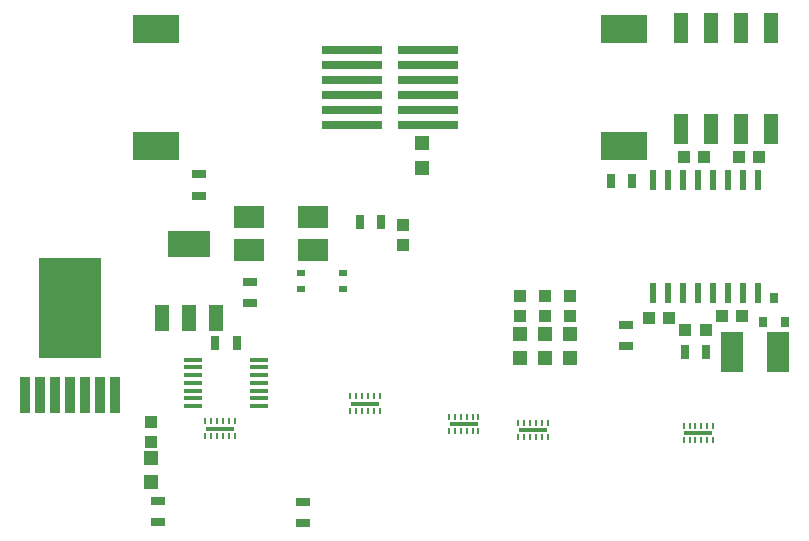
<source format=gtp>
G75*
G70*
%OFA0B0*%
%FSLAX24Y24*%
%IPPOS*%
%LPD*%
%AMOC8*
5,1,8,0,0,1.08239X$1,22.5*
%
%ADD10R,0.0394X0.0433*%
%ADD11R,0.0472X0.0472*%
%ADD12R,0.0472X0.0315*%
%ADD13R,0.1014X0.0748*%
%ADD14R,0.0225X0.0666*%
%ADD15R,0.0500X0.1000*%
%ADD16R,0.2028X0.0299*%
%ADD17R,0.1555X0.0965*%
%ADD18R,0.0104X0.0189*%
%ADD19R,0.0926X0.0138*%
%ADD20R,0.0630X0.0138*%
%ADD21R,0.0315X0.0472*%
%ADD22R,0.0433X0.0394*%
%ADD23R,0.0748X0.1339*%
%ADD24R,0.0315X0.0354*%
%ADD25R,0.2106X0.3362*%
%ADD26R,0.0350X0.1205*%
%ADD27R,0.0315X0.0236*%
%ADD28R,0.0480X0.0880*%
%ADD29R,0.1417X0.0866*%
D10*
X005233Y003569D03*
X005233Y004238D03*
X013648Y010114D03*
X013648Y010784D03*
X017536Y008421D03*
X017536Y007752D03*
X018372Y007752D03*
X018372Y008421D03*
X019209Y008421D03*
X019209Y007752D03*
D11*
X005233Y002211D03*
X005233Y003038D03*
X017536Y006345D03*
X018372Y006345D03*
X019209Y006345D03*
X019209Y007171D03*
X018372Y007171D03*
X017536Y007171D03*
X014288Y012693D03*
X014288Y013520D03*
D12*
X008530Y008884D03*
X008530Y008175D03*
X006857Y011768D03*
X006857Y012477D03*
X021079Y007457D03*
X021079Y006748D03*
X010301Y001551D03*
X010301Y000843D03*
X005479Y000892D03*
X005479Y001601D03*
D13*
X008495Y009947D03*
X008495Y011049D03*
X010631Y011049D03*
X010631Y009947D03*
D14*
X021986Y008522D03*
X022486Y008522D03*
X022986Y008522D03*
X023486Y008522D03*
X023986Y008522D03*
X024486Y008522D03*
X024986Y008522D03*
X025486Y008522D03*
X025486Y012278D03*
X024986Y012278D03*
X024486Y012278D03*
X023986Y012278D03*
X023486Y012278D03*
X022986Y012278D03*
X022486Y012278D03*
X021986Y012278D03*
D15*
X022925Y013973D03*
X023925Y013973D03*
X024925Y013973D03*
X025925Y013973D03*
X025925Y017359D03*
X024925Y017359D03*
X023925Y017359D03*
X022925Y017359D03*
D16*
X014481Y016620D03*
X014481Y016120D03*
X014481Y015620D03*
X014481Y015120D03*
X014481Y014620D03*
X014481Y014120D03*
X011929Y014120D03*
X011929Y014620D03*
X011929Y015120D03*
X011929Y015620D03*
X011929Y016120D03*
X011929Y016620D03*
D17*
X005404Y017329D03*
X005404Y013412D03*
X021006Y013412D03*
X021006Y017329D03*
D18*
X012860Y005081D03*
X012664Y005081D03*
X012467Y005081D03*
X012270Y005081D03*
X012073Y005081D03*
X011876Y005081D03*
X011876Y004597D03*
X012073Y004597D03*
X012270Y004597D03*
X012467Y004597D03*
X012664Y004597D03*
X012860Y004597D03*
X015173Y004392D03*
X015370Y004392D03*
X015567Y004392D03*
X015764Y004392D03*
X015961Y004392D03*
X016158Y004392D03*
X016158Y003908D03*
X015961Y003908D03*
X015764Y003908D03*
X015567Y003908D03*
X015370Y003908D03*
X015173Y003908D03*
X017486Y003711D03*
X017683Y003711D03*
X017880Y003711D03*
X018077Y003711D03*
X018274Y003711D03*
X018471Y003711D03*
X018471Y004195D03*
X018274Y004195D03*
X018077Y004195D03*
X017880Y004195D03*
X017683Y004195D03*
X017486Y004195D03*
X022998Y004096D03*
X023195Y004096D03*
X023392Y004096D03*
X023589Y004096D03*
X023786Y004096D03*
X023983Y004096D03*
X023983Y003613D03*
X023786Y003613D03*
X023589Y003613D03*
X023392Y003613D03*
X023195Y003613D03*
X022998Y003613D03*
X008038Y003760D03*
X007841Y003760D03*
X007644Y003760D03*
X007447Y003760D03*
X007250Y003760D03*
X007053Y003760D03*
X007053Y004244D03*
X007250Y004244D03*
X007447Y004244D03*
X007644Y004244D03*
X007841Y004244D03*
X008038Y004244D03*
D19*
X007546Y004002D03*
X012368Y004839D03*
X015666Y004150D03*
X017979Y003953D03*
X023490Y003855D03*
D20*
X008845Y004760D03*
X008845Y005016D03*
X008845Y005272D03*
X008845Y005528D03*
X008845Y005784D03*
X008845Y006040D03*
X008845Y006296D03*
X006640Y006296D03*
X006640Y006040D03*
X006640Y005784D03*
X006640Y005528D03*
X006640Y005272D03*
X006640Y005016D03*
X006640Y004760D03*
D21*
X007388Y006857D03*
X008097Y006857D03*
X012211Y010892D03*
X012920Y010892D03*
X020577Y012270D03*
X021286Y012270D03*
X023038Y006561D03*
X023746Y006561D03*
D22*
X023727Y007299D03*
X023057Y007299D03*
X022496Y007693D03*
X021827Y007693D03*
X024288Y007742D03*
X024957Y007742D03*
X024829Y013057D03*
X025498Y013057D03*
X023677Y013057D03*
X023008Y013057D03*
D23*
X024593Y006561D03*
X026128Y006561D03*
D24*
X026374Y007546D03*
X025626Y007546D03*
X026000Y008372D03*
D25*
X002526Y008010D03*
D26*
X002526Y005134D03*
X003026Y005134D03*
X003526Y005134D03*
X004026Y005134D03*
X002026Y005134D03*
X001526Y005134D03*
X001026Y005134D03*
D27*
X010252Y008648D03*
X010252Y009199D03*
X011630Y009199D03*
X011630Y008648D03*
D28*
X007422Y007703D03*
X006512Y007703D03*
X005602Y007703D03*
D29*
X006512Y010144D03*
M02*

</source>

____________

*What the task asks:* What is asked for is an exact copy of the lines above from the one containing "X008845Y005272D03*" through the one containing "X012920Y010892D03*", and only those.

*Your response:*
X008845Y005272D03*
X008845Y005528D03*
X008845Y005784D03*
X008845Y006040D03*
X008845Y006296D03*
X006640Y006296D03*
X006640Y006040D03*
X006640Y005784D03*
X006640Y005528D03*
X006640Y005272D03*
X006640Y005016D03*
X006640Y004760D03*
D21*
X007388Y006857D03*
X008097Y006857D03*
X012211Y010892D03*
X012920Y010892D03*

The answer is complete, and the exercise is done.